September 11, 2008

Don’t Call it a Comeback

While you were doing other exciting things on Sunday like oh, paying your bills and taking down the recycling, some major stuff was being decided in D.C. about how the money you make this year will actually be spent.

Because that’s when Treasury Secretary Henry “Hank” Paulsen announced that our U.S. government is taking over FHA mortgage biggies Fannie Mae and Freddie Mac.  The government now adds Fannie and Freddie to a “bailout list” that includes Bear Stearns. 

That’s because Fannie Mae and Freddie Mac now own or guarantee $5.4 trillion of U.S. home mortgages, or about half the total outstanding mortgages in America.  Whoa.  Uncle Sam has pledged to fund Fan and Fred for up to $100 billion total for each company or if my math is right, a $200 billion dollar handout.  That’s a lotta cheddar.

The banks and mortgage giants of course claim they “can’t” give out more new mortgages because they are “pushed to the wall” financially by all the bad loans they’ve already made in the foreclosure free fall of ’08.   The government meanwhile really really wants you and I to have a home to grow old in.  That’s nice.  But unless you or I have 20% down (or generous parents) and a squeeky clean credit score, we’re kissing that way of life goodbye – and fast.

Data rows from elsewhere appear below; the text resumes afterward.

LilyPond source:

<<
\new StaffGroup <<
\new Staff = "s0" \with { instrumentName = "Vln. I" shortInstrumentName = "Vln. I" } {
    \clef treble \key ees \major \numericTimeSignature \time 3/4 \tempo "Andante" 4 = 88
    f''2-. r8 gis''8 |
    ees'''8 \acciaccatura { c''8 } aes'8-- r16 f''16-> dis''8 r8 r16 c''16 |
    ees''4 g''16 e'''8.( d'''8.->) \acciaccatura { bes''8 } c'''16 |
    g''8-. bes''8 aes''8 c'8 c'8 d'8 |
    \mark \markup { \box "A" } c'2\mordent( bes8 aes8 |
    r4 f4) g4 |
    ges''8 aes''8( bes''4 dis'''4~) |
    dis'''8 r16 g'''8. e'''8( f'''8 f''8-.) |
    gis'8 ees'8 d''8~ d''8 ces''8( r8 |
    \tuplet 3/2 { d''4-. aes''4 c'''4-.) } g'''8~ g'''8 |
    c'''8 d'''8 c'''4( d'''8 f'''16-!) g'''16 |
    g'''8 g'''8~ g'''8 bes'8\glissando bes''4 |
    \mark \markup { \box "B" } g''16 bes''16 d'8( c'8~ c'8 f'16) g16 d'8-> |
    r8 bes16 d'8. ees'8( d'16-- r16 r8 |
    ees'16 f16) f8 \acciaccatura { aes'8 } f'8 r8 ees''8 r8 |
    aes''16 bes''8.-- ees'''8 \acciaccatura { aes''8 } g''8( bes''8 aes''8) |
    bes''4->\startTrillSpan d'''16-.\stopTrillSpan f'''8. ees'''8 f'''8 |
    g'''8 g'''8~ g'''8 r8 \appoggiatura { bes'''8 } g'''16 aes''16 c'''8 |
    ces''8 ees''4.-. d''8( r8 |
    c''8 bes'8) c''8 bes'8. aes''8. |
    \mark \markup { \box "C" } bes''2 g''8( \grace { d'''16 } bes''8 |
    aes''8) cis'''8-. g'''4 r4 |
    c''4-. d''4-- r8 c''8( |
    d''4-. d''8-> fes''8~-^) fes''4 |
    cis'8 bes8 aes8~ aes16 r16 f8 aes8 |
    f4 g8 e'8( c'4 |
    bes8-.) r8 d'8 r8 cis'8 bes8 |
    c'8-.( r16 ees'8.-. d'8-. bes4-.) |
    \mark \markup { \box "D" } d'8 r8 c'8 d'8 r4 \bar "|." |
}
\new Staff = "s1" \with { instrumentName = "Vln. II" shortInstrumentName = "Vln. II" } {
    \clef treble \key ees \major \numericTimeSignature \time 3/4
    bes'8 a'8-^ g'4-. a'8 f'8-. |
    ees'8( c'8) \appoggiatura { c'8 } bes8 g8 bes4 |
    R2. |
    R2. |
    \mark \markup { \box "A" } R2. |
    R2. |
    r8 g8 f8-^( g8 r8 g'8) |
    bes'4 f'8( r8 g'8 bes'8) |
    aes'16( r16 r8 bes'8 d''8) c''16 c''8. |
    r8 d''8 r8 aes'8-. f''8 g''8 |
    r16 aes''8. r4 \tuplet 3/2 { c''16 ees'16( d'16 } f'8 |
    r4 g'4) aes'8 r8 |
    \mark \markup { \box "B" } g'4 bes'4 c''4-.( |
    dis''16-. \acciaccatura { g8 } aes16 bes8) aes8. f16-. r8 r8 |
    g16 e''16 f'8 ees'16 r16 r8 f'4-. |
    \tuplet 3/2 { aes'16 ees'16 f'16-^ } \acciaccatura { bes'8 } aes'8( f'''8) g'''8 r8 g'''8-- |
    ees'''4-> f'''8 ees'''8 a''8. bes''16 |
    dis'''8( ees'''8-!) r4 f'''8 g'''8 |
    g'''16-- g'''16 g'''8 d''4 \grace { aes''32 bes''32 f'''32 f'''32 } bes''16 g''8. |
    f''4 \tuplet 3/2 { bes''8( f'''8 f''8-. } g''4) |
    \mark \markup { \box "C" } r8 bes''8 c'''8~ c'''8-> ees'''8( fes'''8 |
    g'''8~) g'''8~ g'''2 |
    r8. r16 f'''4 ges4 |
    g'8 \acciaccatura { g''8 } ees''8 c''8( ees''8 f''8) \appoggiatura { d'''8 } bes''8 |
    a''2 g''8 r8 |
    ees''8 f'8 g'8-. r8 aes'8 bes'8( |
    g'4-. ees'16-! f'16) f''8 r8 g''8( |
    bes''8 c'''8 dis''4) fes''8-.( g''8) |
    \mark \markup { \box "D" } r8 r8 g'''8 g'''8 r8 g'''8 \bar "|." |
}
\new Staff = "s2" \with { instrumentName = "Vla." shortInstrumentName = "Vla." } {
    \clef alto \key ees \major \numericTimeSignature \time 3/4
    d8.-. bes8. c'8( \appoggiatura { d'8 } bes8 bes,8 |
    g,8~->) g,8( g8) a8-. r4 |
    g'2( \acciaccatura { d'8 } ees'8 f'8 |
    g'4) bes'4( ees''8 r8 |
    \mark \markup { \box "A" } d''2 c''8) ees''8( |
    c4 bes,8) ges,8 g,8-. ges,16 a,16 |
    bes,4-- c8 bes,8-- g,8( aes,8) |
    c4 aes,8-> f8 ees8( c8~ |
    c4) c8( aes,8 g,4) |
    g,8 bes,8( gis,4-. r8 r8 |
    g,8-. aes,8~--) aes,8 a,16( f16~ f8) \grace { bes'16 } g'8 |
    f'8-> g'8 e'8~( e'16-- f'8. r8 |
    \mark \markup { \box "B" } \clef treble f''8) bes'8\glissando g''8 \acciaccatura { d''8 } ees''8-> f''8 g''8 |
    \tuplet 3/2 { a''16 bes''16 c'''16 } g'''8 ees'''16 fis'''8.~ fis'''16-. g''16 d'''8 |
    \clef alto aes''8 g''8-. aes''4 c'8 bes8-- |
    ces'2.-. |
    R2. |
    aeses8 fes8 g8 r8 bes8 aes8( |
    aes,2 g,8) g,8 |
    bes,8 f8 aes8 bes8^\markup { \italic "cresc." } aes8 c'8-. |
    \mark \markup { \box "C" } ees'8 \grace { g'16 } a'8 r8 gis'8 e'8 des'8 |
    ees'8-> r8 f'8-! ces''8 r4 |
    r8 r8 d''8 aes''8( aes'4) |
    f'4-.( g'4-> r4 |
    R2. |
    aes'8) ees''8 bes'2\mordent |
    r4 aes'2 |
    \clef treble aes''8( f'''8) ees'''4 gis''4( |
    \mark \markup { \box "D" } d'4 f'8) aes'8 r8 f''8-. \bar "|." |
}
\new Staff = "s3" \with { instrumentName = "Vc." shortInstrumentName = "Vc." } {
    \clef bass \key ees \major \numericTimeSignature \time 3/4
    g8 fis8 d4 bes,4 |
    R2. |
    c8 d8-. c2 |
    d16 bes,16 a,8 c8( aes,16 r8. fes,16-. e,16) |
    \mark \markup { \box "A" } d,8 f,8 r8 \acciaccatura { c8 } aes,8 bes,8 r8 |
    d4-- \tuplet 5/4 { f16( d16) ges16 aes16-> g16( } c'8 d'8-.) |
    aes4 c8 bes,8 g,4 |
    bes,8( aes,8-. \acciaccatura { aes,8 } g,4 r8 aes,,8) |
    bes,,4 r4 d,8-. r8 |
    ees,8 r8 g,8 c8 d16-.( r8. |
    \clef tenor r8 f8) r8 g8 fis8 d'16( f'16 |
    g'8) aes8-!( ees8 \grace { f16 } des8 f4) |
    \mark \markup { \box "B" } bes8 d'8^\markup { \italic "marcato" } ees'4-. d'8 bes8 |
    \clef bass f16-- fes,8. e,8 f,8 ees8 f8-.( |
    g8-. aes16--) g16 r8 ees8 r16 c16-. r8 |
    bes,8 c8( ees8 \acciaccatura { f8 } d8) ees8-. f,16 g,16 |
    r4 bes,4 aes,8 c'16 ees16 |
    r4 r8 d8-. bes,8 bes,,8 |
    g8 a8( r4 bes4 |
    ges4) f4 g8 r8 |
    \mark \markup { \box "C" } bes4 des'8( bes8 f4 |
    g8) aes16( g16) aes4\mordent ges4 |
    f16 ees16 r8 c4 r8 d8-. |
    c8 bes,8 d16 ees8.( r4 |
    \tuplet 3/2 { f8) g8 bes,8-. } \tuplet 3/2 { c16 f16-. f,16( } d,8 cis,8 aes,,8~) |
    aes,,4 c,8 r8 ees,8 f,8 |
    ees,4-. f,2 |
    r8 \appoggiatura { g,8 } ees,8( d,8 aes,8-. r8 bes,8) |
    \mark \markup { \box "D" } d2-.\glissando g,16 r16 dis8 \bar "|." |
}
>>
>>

So Uncle Sam has decided (again) to give a ton of cash to an industry that has proven itself untrustworthy once already.  All of this in a desperate bid to reclaim our flagging mortgage market. 

And yet it doesn’t appear to be working so far.  Let’s hope that Fannie Mae and Freddie Mac don’t go the way of our earlier taxpayer assisted bailout of Bear Stearns – because I sure did not see any lowering of mortgage rates from the banking industry in the past 6 months since that happened, did you?  Sure it would be nice if, after receiving a truckloads of cash, these corporations would finally loosen their collective Brooks Brothers ties and start handing out the jumbo home loans like candy again.  But this year has shown us that mortgage companies are not interested in playing nice.  Instead, they prefer to keep all that wonderful money of ours to themselves – as something they like to call “Assets”.  Hmmm…..

And now Lehman Brothers is in trouble.  Something to do with ”$33 billion in distressed real estate securities”?  Um, wasn’t that a big part of why we bailed out Bear Stearns to begin with?  So that Lehman wouldn’t fall next?  You gotta love it when a plan comes together like this, don’t ya?

So should we trust that this latest bailout will really “fix” things?  Or should you and I just start working a lot harder so we can keep up with our obligations to the landlord and the U.S. financial market?  Would love to hear what others think about this one.